В 70-х Сторонского перезахоронили на городском кладбище как героя, с почестями. Бабушка Лида согласилась при одном условии: эксгумировали шестерых немцев. У четверых нашлись родственники в Германии, приехали, забрали прах, плакали, благодарили бабушку Лиду.
Сразу после 20 июля 44 года мой дед ушел в армию. Добровольцем. Для него, для русского человека, вопроса вообще не стояло. Но он был не один такой – сотни мужчин нашего города, независимо от национальности, хотели мстить немцам за три года унижения.

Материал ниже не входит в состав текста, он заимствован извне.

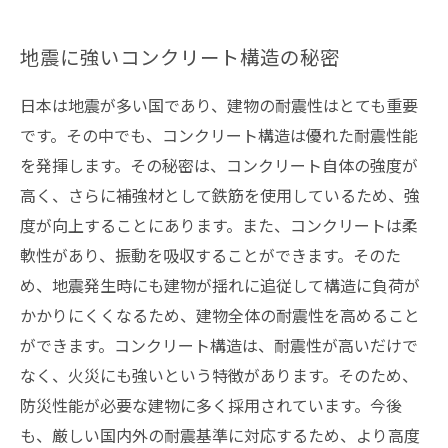
地震に強いコンクリート構造の秘密
日本は地震が多い国であり、建物の耐震性はとても重要
です。その中でも、コンクリート構造は優れた耐震性能
を発揮します。その秘密は、コンクリート自体の強度が
高く、さらに補強材として鉄筋を使用しているため、強
度が向上することにあります。また、コンクリートは柔
軟性があり、振動を吸収することができます。そのた
め、地震発生時にも建物が揺れに追従して構造に負荷が
かかりにくくなるため、建物全体の耐震性を高めること
ができます。コンクリート構造は、耐震性が高いだけで
なく、火災にも強いという特徴があります。そのため、
防災性能が必要な建物に多く採用されています。今後
も、厳しい国内外の耐震基準に対応するため、より高度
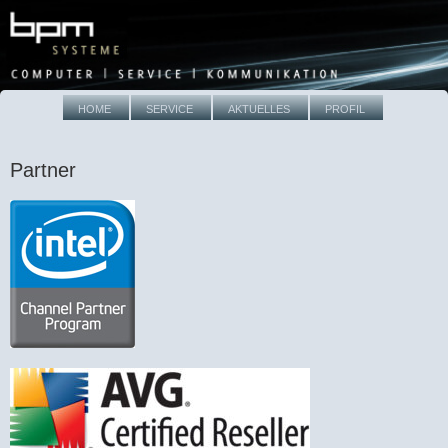
HOME
SERVICE
AKTUELLES
PROFIL
Partner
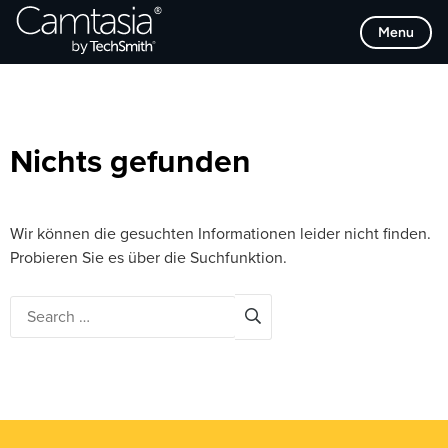
Direkt
Browse Categories
Menu
zum
Inhalt
Nichts gefunden
Wir können die gesuchten Informationen leider nicht finden.
Probieren Sie es über die Suchfunktion.
Search
for:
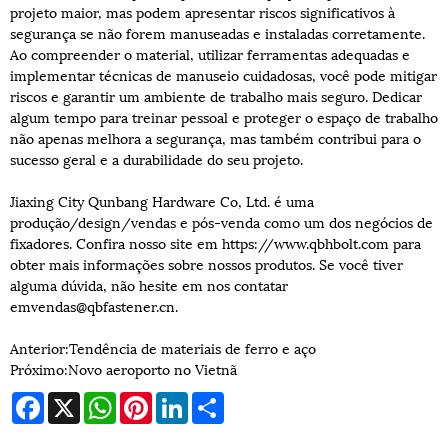
projeto maior, mas podem apresentar riscos significativos à
segurança se não forem manuseadas e instaladas corretamente.
Ao compreender o material, utilizar ferramentas adequadas e
implementar técnicas de manuseio cuidadosas, você pode mitigar
riscos e garantir um ambiente de trabalho mais seguro. Dedicar
algum tempo para treinar pessoal e proteger o espaço de trabalho
não apenas melhora a segurança, mas também contribui para o
sucesso geral e a durabilidade do seu projeto.
Jiaxing City Qunbang Hardware Co, Ltd. é uma
produção/design/vendas e pós-venda como um dos negócios de
fixadores. Confira nosso site em https://www.qbhbolt.com para
obter mais informações sobre nossos produtos. Se você tiver
alguma dúvida, não hesite em nos contatar
em
vendas@qbfastener.cn
.
Anterior:
Tendência de materiais de ferro e aço
Próximo:
Novo aeroporto no Vietnã
Facebook
X
WhatsApp
Pinterest
LinkedIn
Share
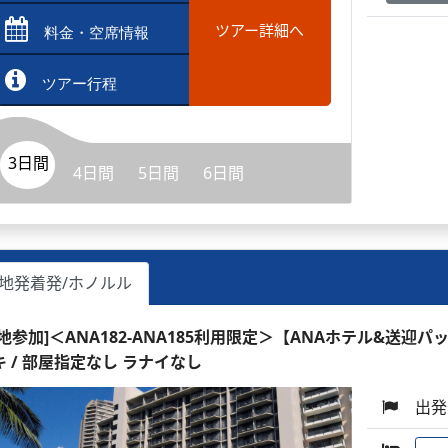
ツアー詳細へ
料金・空席情報
ツアー行程
3日間
4日間
5日間
6日間
地発着発/ホノルル
現地参加]＜ANA182-ANA185利用限定＞【ANAホテル&送迎パ
キ / 部屋指定なし ラナイなし
出発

Деда зачислили в пехотный полк и отправили в Вологду на двухмесячную подготовку.
Бабушка увидела мужа, а дети отца в 1954 году, на сибирской станции Иланской. Сорок кг веса, без зубов, полный доходяга. Десять лет мой дед отсидел по 110-й, как и большинство мужчин с оккупированных территорий.
Никогда, до самой смерти, дед ни словом не опорочил Советскую власть. Он был русский человек, а стало быть, готов ко всему.
Моя бабушка, чистейшая полька, даже благодарила судьбу за пять лет сибирской ссылки, до дедушкиной реабилитации – нигде и никогда она не встречала таких замечательных людей. За богатым столом – картошка в мундире, селедка и квас – сидели профессора, инженеры, актеры, знаменитые врачи, люди всех национальностей большого Союза.
Мои родные все приняли, ни на кого не озлобились.
Их земляки, западные украинцы, не смогли. Они встретили советскую армию, как спасителей. Вслед за освободителями пришла гибель.
Только так я могу объяснить то, что происходит на Западной Украине сегодня.
И все-таки, было жутко приятно вчера услышать от мамы: в нашем старинном городе парад. Людей много, море цветов, поют военные песни, плачут, вспоминают войну. 9 Мая – наша общая победа. Значит, не все еще потеряно.